Cindelaras sangat takjub mendengar kokok ayamnya dan
segera memperlihatkan pada ibunya. Lalu, ibu Cindelaras menceritakan asal usul
mengapa mereka sampai berada di hutan. Mendengar cerita ibundanya, Cindelaras
bertekad untuk ke istana dan membeberkan kejahatan selir baginda. Setelah di
ijinkan ibundanya, Cindelaras pergi ke istana ditemani oleh ayam jantannya. Ketika
dalam perjalanan ada beberapa orang yang sedang menyabung ayam. Cindelaras
kemudian dipanggil oleh para penyabung ayam. “Ayo, kalau berani, adulah ayam
jantanmu dengan ayamku,” tantangnya. “Baiklah,” jawab Cindelaras. Ketika diadu,
ternyata ayam jantan Cindelaras bertarung dengan perkasa dan dalam waktu
singkat, ia dapat mengalahkan lawannya. Setelah beberapa kali diadu, ayam
Cindelaras tidak terkalahkan. Ayamnya benar-benar tangguh.
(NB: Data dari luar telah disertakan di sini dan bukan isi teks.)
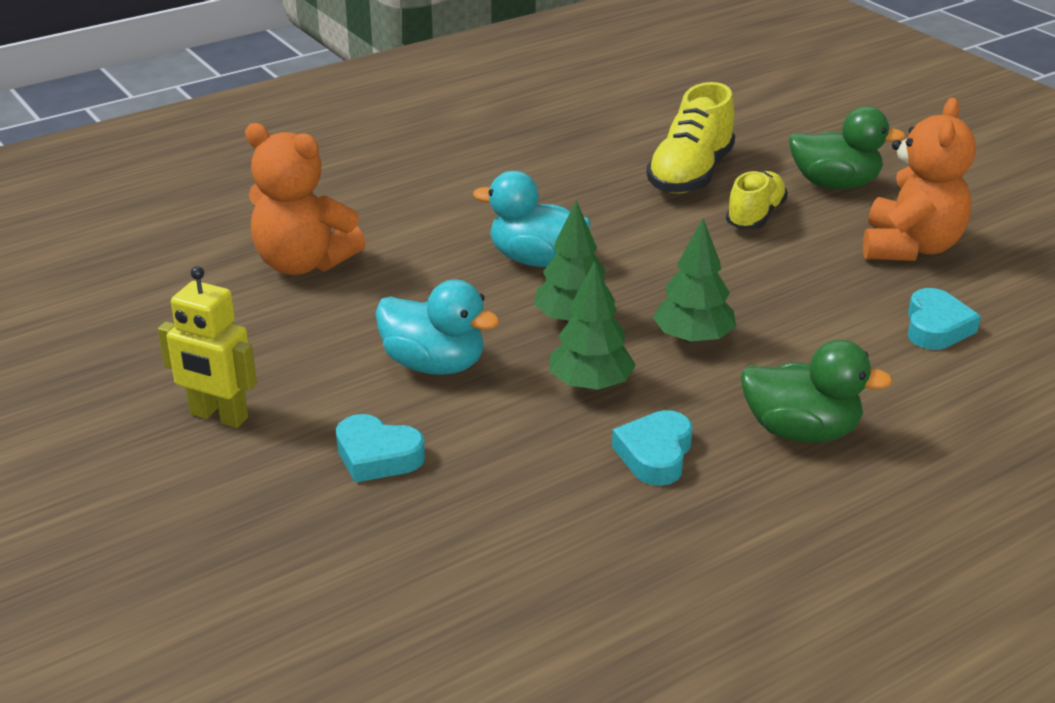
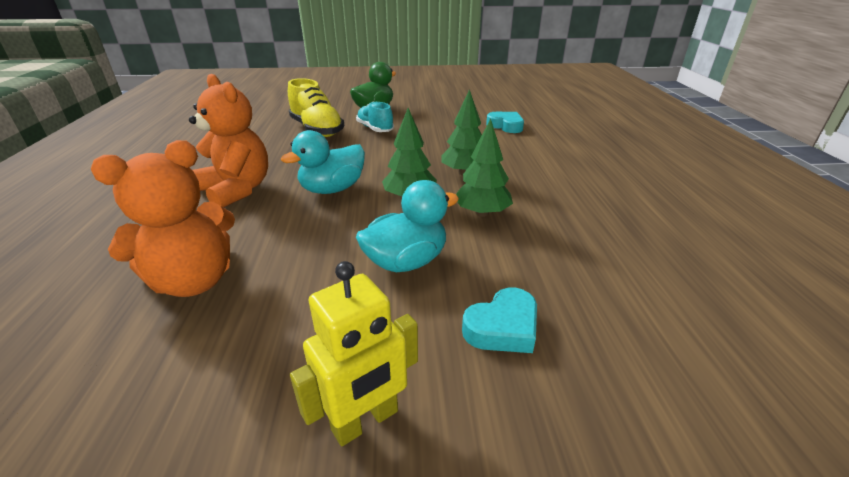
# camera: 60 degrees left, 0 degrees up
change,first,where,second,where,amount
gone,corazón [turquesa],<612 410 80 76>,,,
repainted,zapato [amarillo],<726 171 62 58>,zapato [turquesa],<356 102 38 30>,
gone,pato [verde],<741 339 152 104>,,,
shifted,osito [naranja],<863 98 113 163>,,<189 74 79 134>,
Berita tentang kehebatan ayam Cindelaras tersebar dengan
cepat. Raden Putra pun mendengar berita itu. Kemudian, Raden Putra menyuruh
hulubalangnya untuk mengundang Cindelaras. “Hamba menghadap paduka,” kata
Cindelaras dengan santun. “Anak ini tampan dan cerdas, sepertinya ia bukan
keturunan rakyat jelata,” pikir baginda. Ayam Cindelaras diadu dengan ayam Raden Putra dengan satu syarat,
jika ayam Cindelaras kalah maka ia bersedia kepalanya dipancung, tetapi jika
ayamnya menang maka setengah kekayaan Raden Putra menjadi milik Cindelaras.
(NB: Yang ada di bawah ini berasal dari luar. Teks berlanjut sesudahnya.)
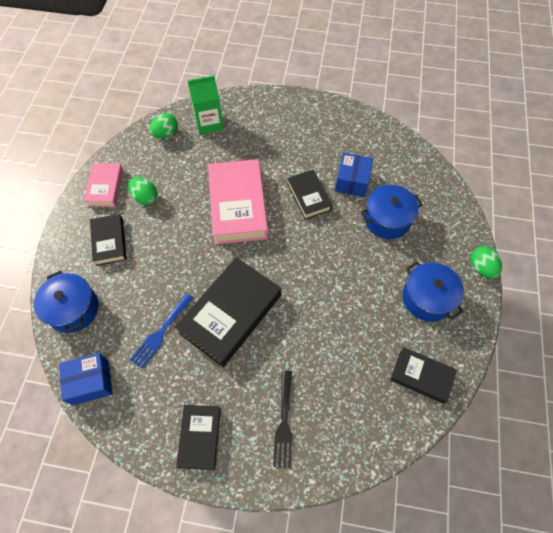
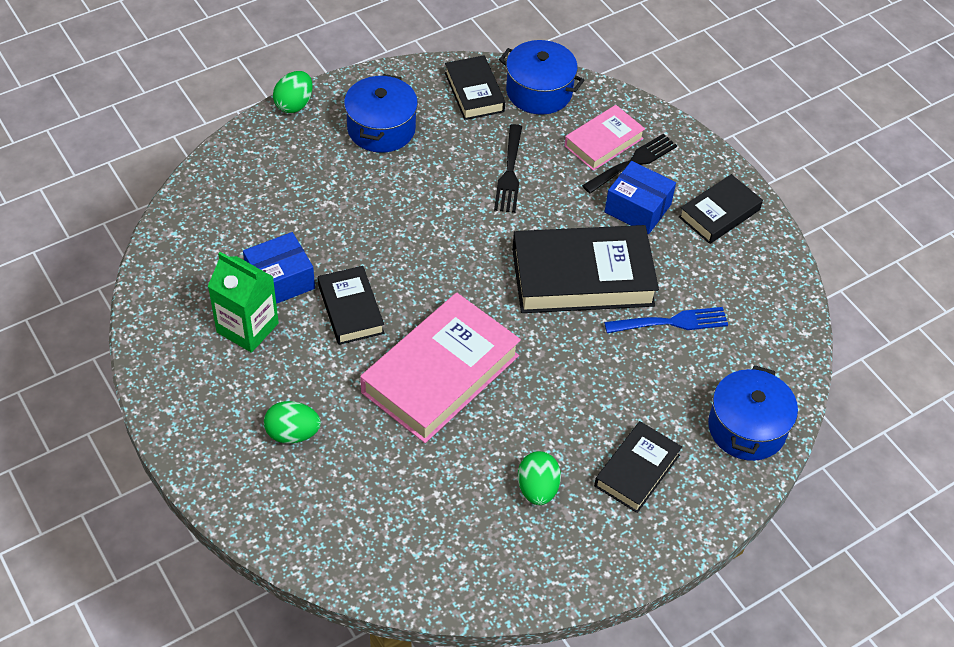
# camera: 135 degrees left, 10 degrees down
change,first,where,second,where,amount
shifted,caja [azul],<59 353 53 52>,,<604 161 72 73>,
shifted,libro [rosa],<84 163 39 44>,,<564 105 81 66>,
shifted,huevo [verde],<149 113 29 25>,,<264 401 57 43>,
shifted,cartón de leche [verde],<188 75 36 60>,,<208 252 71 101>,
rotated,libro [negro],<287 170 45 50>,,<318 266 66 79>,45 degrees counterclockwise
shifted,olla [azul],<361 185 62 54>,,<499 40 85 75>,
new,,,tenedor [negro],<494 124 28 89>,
Dua ekor ayam itu bertarung dengan gagah berani. Tetapi
dalam waktu singkat, ayam Cindelaras berhasil menaklukkan ayam sang Raja. Para
penonton bersorak sorai mengelu-elukan Cindelaras dan ayamnya. “Baiklah aku
mengaku kalah. Aku akan menepati janjiku. Tapi, siapakah kau sebenarnya, anak
muda?” Tanya Baginda Raden Putra. Cindelaras segera membungkuk seperti
membisikkan sesuatu pada ayamnya. Tidak berapa lama ayamnya segera berbunyi.
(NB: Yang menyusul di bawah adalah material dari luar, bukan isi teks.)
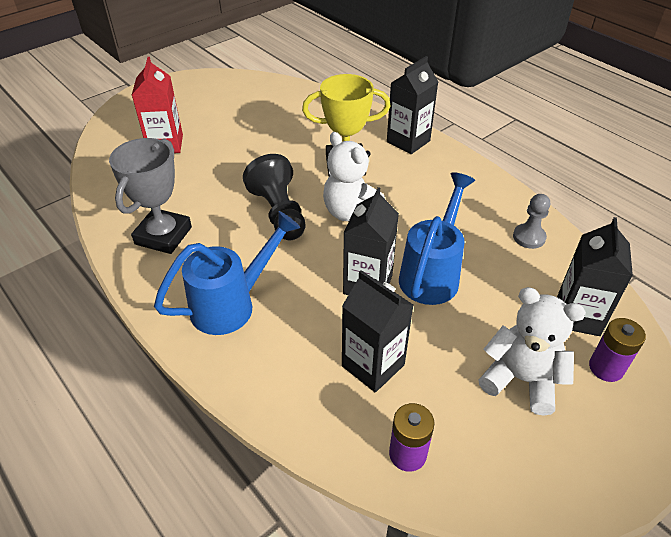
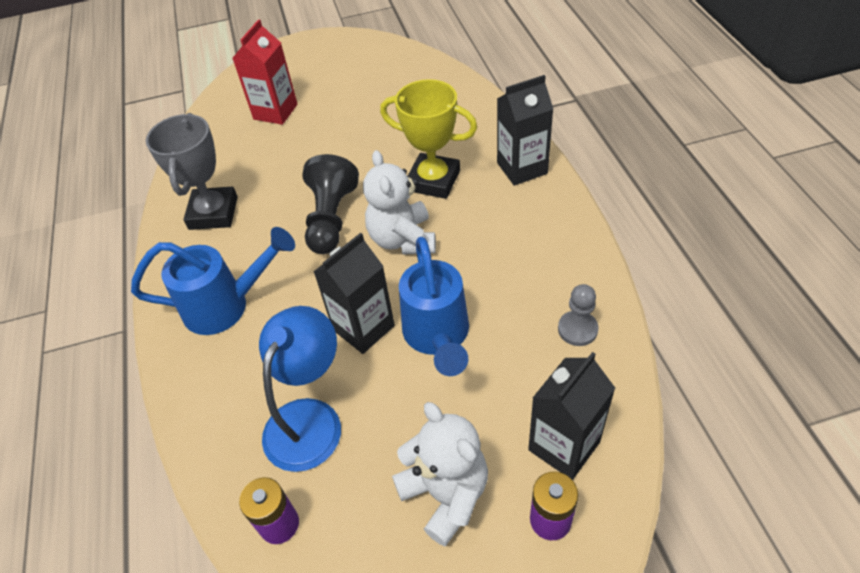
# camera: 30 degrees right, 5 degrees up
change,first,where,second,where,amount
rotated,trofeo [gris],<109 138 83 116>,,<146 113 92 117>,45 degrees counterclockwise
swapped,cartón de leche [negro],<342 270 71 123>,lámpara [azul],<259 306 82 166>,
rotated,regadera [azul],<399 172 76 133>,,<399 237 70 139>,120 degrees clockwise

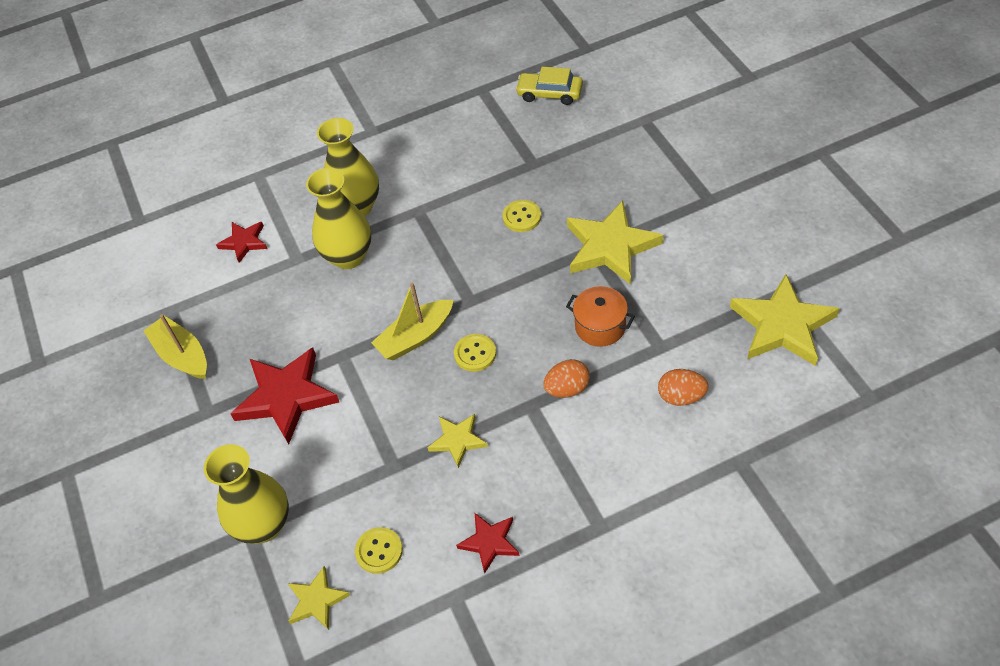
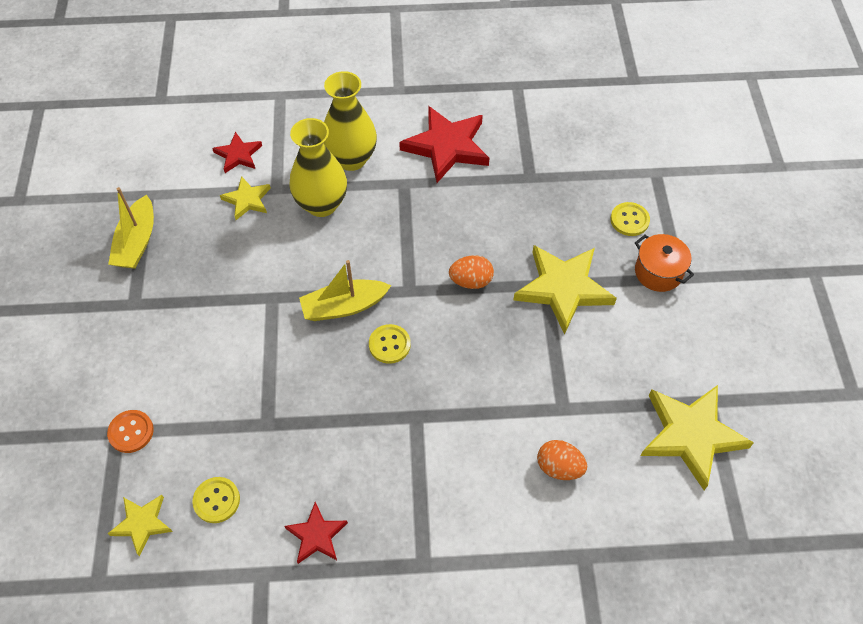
# camera: 15 degrees right, 5 degrees up
change,first,where,second,where,amount
rotated,barco [amarillo],<143 314 64 65>,,<108 187 46 82>,150 degrees counterclockwise
swapped,florero [amarillo],<204 444 85 100>,botón [naranja],<107 410 47 43>,
shifted,estrella [rojo],<230 347 109 97>,,<399 106 90 77>,
shifted,estrella [amarillo],<427 414 61 54>,,<220 176 51 44>,
shifted,botón [amarillo],<502 200 39 32>,,<610 202 40 34>,
gone,coche [amarillo],<515 67 68 38>,,,
shifted,huevo [naranja],<543 359 47 39>,,<449 255 45 34>,
shifted,olla [naranja],<566 286 69 61>,,<635 234 59 58>,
“Kukuruyuk… Tuanku Cindelaras, rumahnya di tengah rimba, atapnya daun kelapa,
ayahnya Raden Putra…,” ayam jantan itu berkokok berulang-ulang. Raden Putra
terperanjat mendengar kokok ayam Cindelaras. “Benarkah itu?” Tanya baginda
keheranan. “Benar Baginda,
nama hamba Cindelaras, ibu hamba adalah permaisuri Baginda.”
Bersamaan dengan itu, sang patih segera menghadap dan
menceritakan semua peristiwa yang sebenarnya telah terjadi pada permaisuri. “Aku
telah melakukan kesalahan,” kata Baginda Raden Putra. “Aku akan memberikan
hukuman yang setimpal pada selirku,” lanjut Baginda dengan murka. Kemudian,
selir Raden Putra pun di buang ke hutan. Raden Putra segera memeluk anaknya dan
meminta maaf atas kesalahannya Setelah itu, Raden Putra dan hulubalang segera
menjemput permaisuri ke hutan.. Akhirnya Raden Putra, permaisuri dan Cindelaras
dapat berkumpul kembali. Setelah Raden Putra meninggal dunia, Cindelaras
menggantikan kedudukan ayahnya. Ia memerintah negerinya dengan adil dan bijaksana.